**** Supplied entries

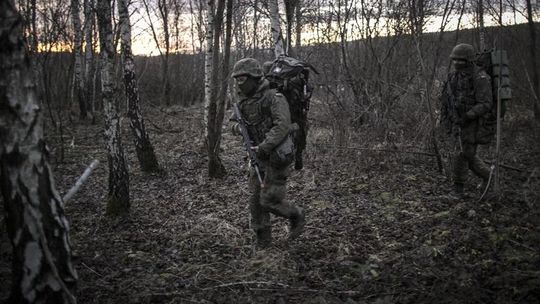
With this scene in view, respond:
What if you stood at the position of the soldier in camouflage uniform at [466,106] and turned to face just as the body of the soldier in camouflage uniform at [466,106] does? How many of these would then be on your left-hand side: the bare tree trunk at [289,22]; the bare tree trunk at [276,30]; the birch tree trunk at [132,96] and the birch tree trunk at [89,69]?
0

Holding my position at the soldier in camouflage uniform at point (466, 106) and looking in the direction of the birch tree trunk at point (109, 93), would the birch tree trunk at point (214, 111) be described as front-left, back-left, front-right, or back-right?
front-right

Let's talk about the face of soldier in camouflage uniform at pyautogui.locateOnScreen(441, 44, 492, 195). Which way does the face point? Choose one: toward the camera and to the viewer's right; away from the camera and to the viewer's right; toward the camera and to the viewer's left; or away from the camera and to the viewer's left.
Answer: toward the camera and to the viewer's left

********
**** Supplied entries

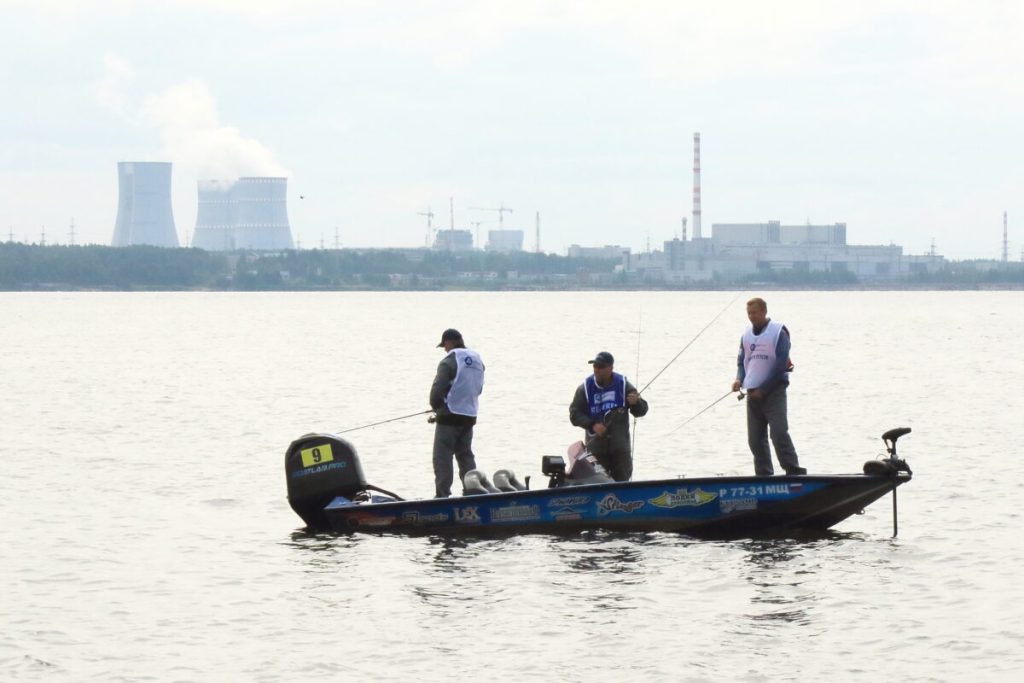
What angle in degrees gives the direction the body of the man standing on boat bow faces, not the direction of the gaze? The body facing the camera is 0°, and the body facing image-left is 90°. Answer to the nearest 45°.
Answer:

********

Exercise goal:
How many lines of the data above contain the word "Answer"? Reply with the number alone.

Problem solution:
3